Sempre que vamos pescar, ao chegarmos à praia, armamos os
equipamentos, conferimos os itens e preparamos as iscas com carinho. Então, vem
o insolúvel pensamento: “hoje é dia, que bom será se eu pegar uma bela corvina”.
A espécie (Micropogonias furnieri) recebe de nós, apaixonados por sua pesca,
alguns apelidos carinhosos. Particularmente, chamo-as de “cabeçudas”, devido ao
tamanho avantajado de sua cabeça em relação ao corpo.

Peixe de escamas grossas, barriga branca, corpo alongado prateado e dorso com coloração
levemente roxa, a corvina é um peixe que ocorre na areia, bem próximo ao fundo,
constantemente procurando por alimento. Ela passa vasculhando tudo com sua boca
voltada para baixo. Tenho notado maior incidência de capturas da espécie com
tempo adverso, chuvoso e com ventos leves. Sua abocanhada é inconfundível,
levando linha para o fundo e, com certeza, proporcionando grandes alegrias ao
pescador de praia.

Equipamentos: caniços de ação média e rápida para arremessos longos,
principalmente quando as encontramos nos canais mais afastados da beira. Pode-se
usar linha com 6 a 10 libras de resistência, ou espessura entre 0,16 e 0,25 mm,
de monofilamento. Mesmo as linhas mais finas, quando trabalhadas em conjunto com
a fricção do molinete, tiram a corvina com segurança da água. O tamanho dos
anzóis varia entre 10 e 14. Os modelos mais usados são Maruseigo e Hansure.
Como, na maioria das vezes, são necessários arremessos de longo ou médio
alcance, os chumbos arredondados, como “beach bomb”, “carambola”, “gota” e
“torpedo”, são ótimas opções.

Chicotes: a sugestão mais comum é o chicote com linha 0,45 mm, dois rotores,
distância de 70 cm entre os rotores (R$ 2,00 nas lojas especializadas) e
pernadas de 30 cm. No entanto, como sabemos tratar-se de um peixe que entra na
pernada de baixo na grande maioria das vezes, pode-se usar um chicote com apenas
um rotor. Este chicote de apenas um rotor, é dificilmente encontrado em lojas.
Assim, temos que confeccioná-los manualmente, o que não é nada complicado (ver ilustração).

Iscas: pode-se usar várias iscas em busca da corvina, não raro com
preferências específicas de acordo com a região. Lula, camarão e corrupto são as
mais usadas. Iscas de tamanho médio para grande são bem-vindas. Corruptos
inteiros, lulas pequenas inteiras ou pedaços de lulas grandes, camarões inteiros
e pedaços (ou “bolotas”) de camarões são abocanhados sem dó pela cabeçuda.

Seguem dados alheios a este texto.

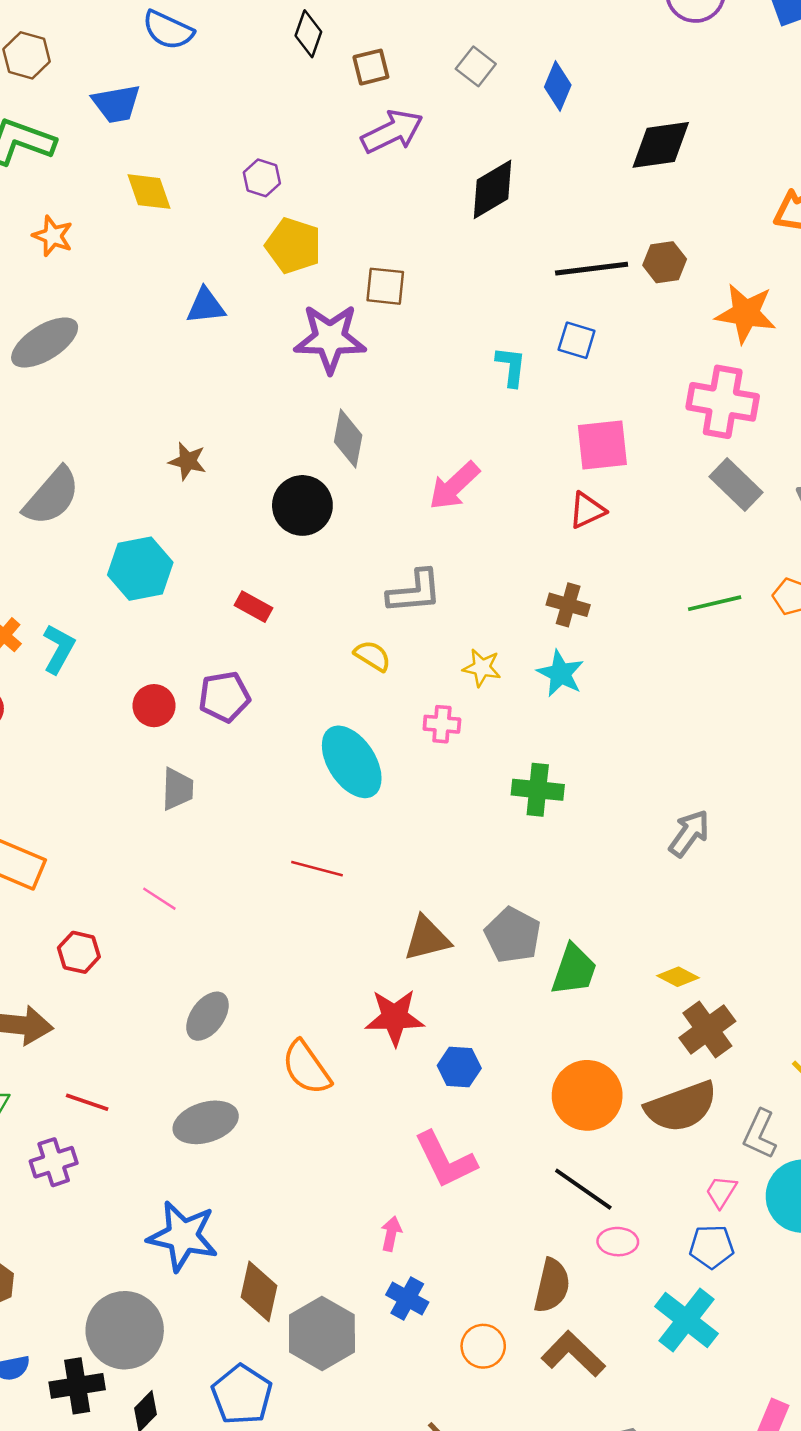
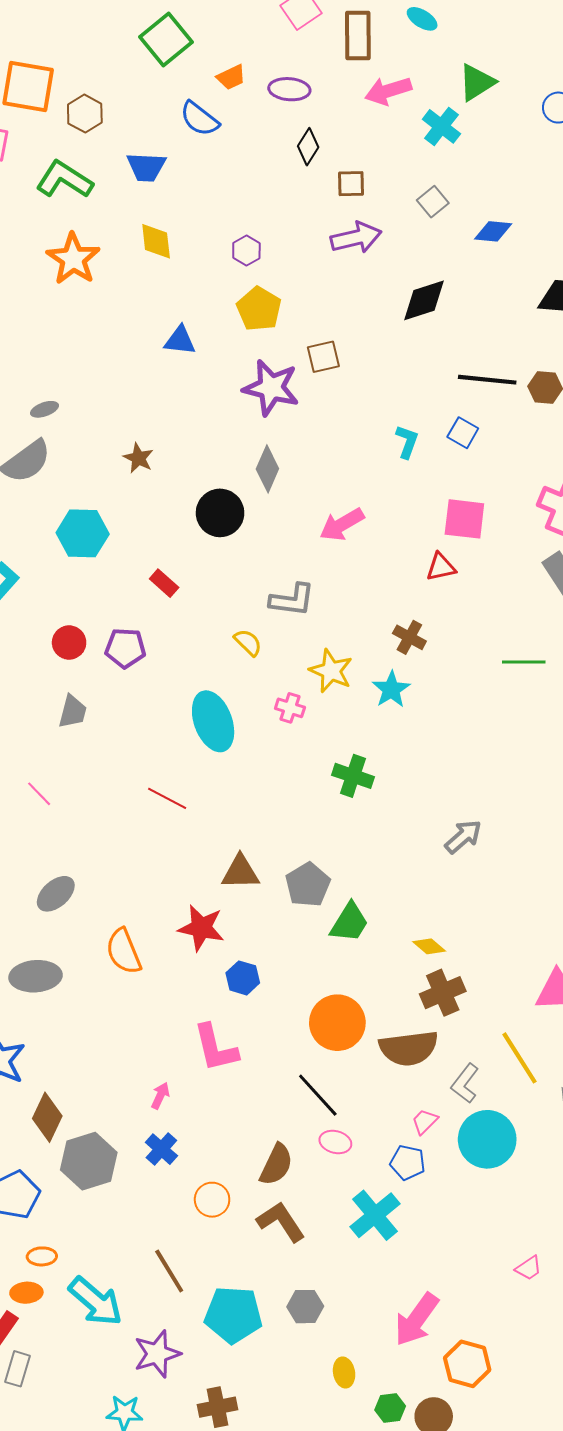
blue diamond: (558, 86) -> (493, 231), turned 60
orange star: (53, 236) -> (73, 259), size x1.6
brown square: (385, 286) -> (323, 357), turned -32
gray ellipse: (45, 343) -> (45, 409), moved, size x0.5
yellow star: (482, 668) -> (331, 671), size x1.4

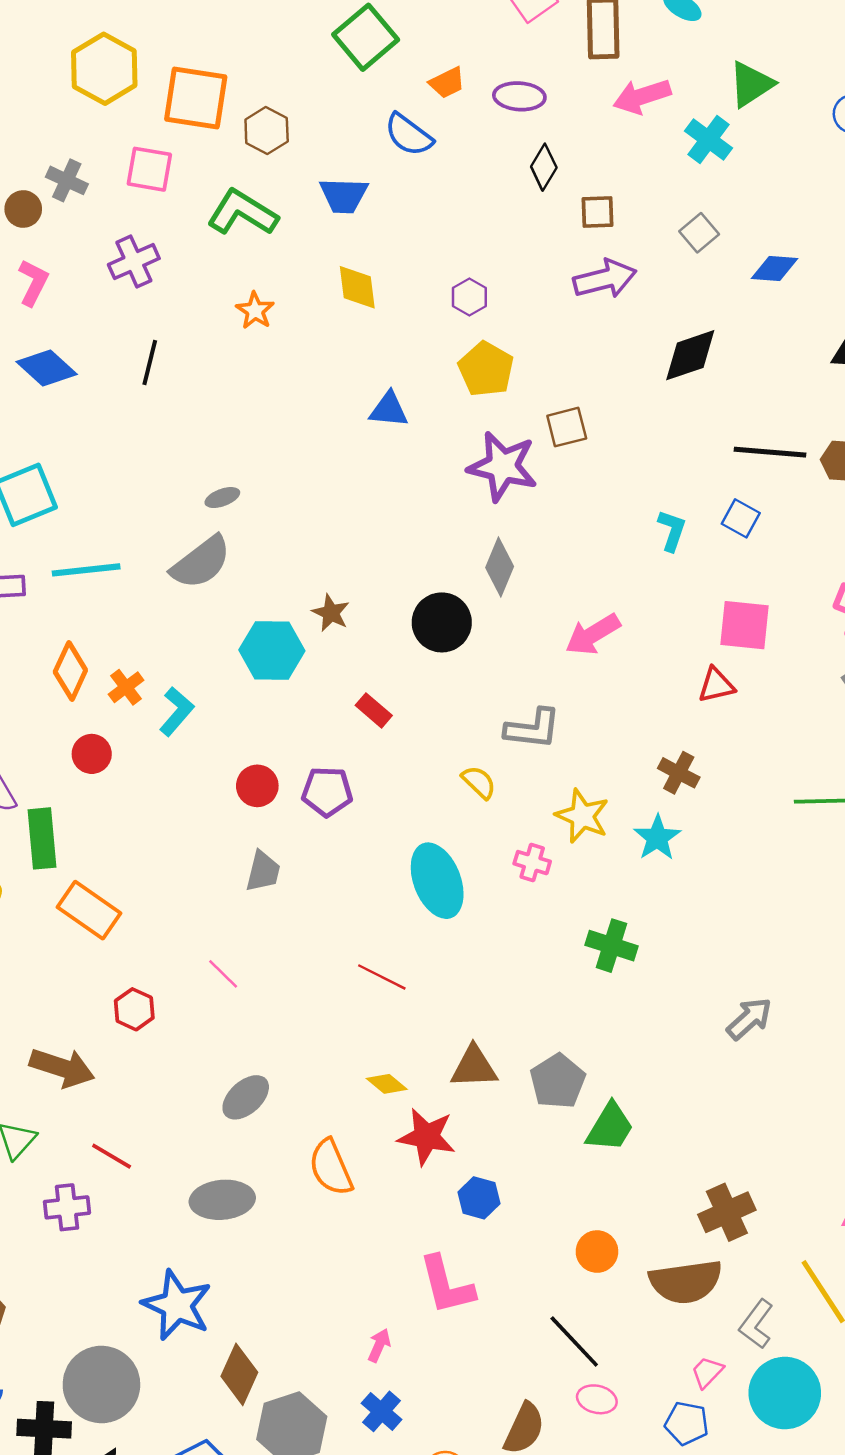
orange star: (73, 259) -> (255, 311), size x0.6
brown star: (138, 458) -> (331, 613), moved
yellow diamond: (429, 946) -> (387, 1084), moved
orange circle: (337, 1023) -> (597, 1252), size x0.6

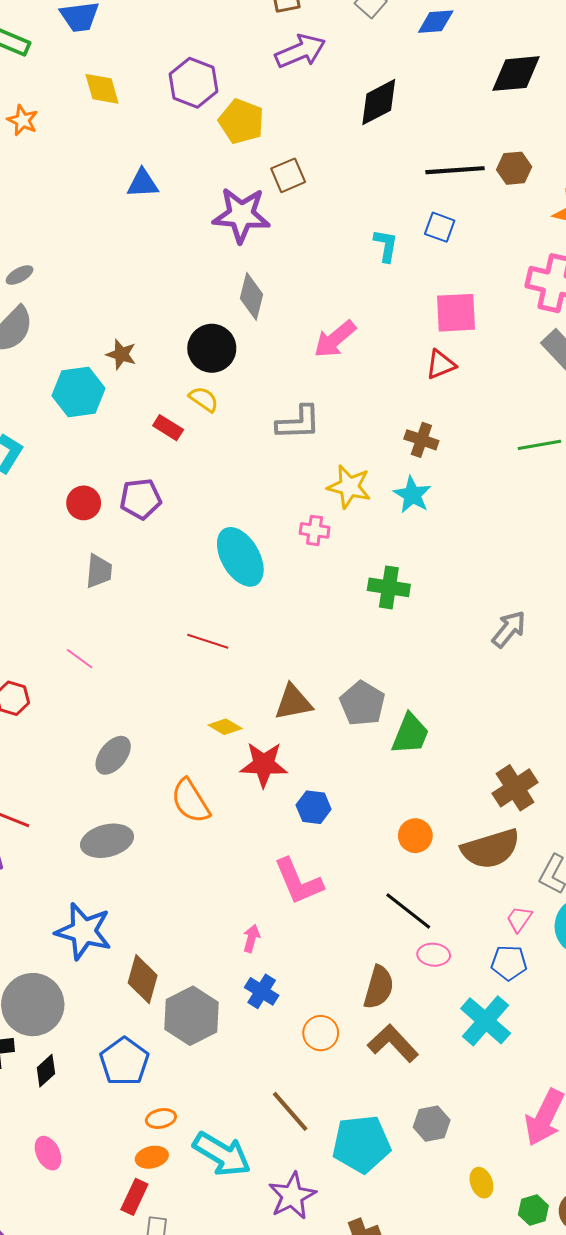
purple hexagon: (469, 297) -> (194, 83), size x1.6
yellow pentagon: (486, 369) -> (241, 121), moved
yellow semicircle: (479, 782) -> (204, 399), moved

Chicote de um rotor e pernada longa

Uma das melhores preparações
de chicote para a pesca da corvina, e que tem apresentado ótimos resultados, é o
chicote de apenas um rotor, que fica embaixo, próximo ao chumbo. Outra forma é
com uma pernada fixa no girador, na extremidade da linha, com chumbo “oliva” ou
“bola”, que corre na linha do chicote. A grande sacada é o comprimento da
pernada, longo, variando de 1,2 a 1,5 metro, proporcionando liberdade de
movimento e área de varredura muito maiores no fundo, tornando-se praticamente
irresistível para as corvinas que passarem por perto.

Autor:
Marcelo Rubio Esteves

Matéria: Coluna da Revista Pesca
Esportiva, Edição Nº 129/Maio de 2008.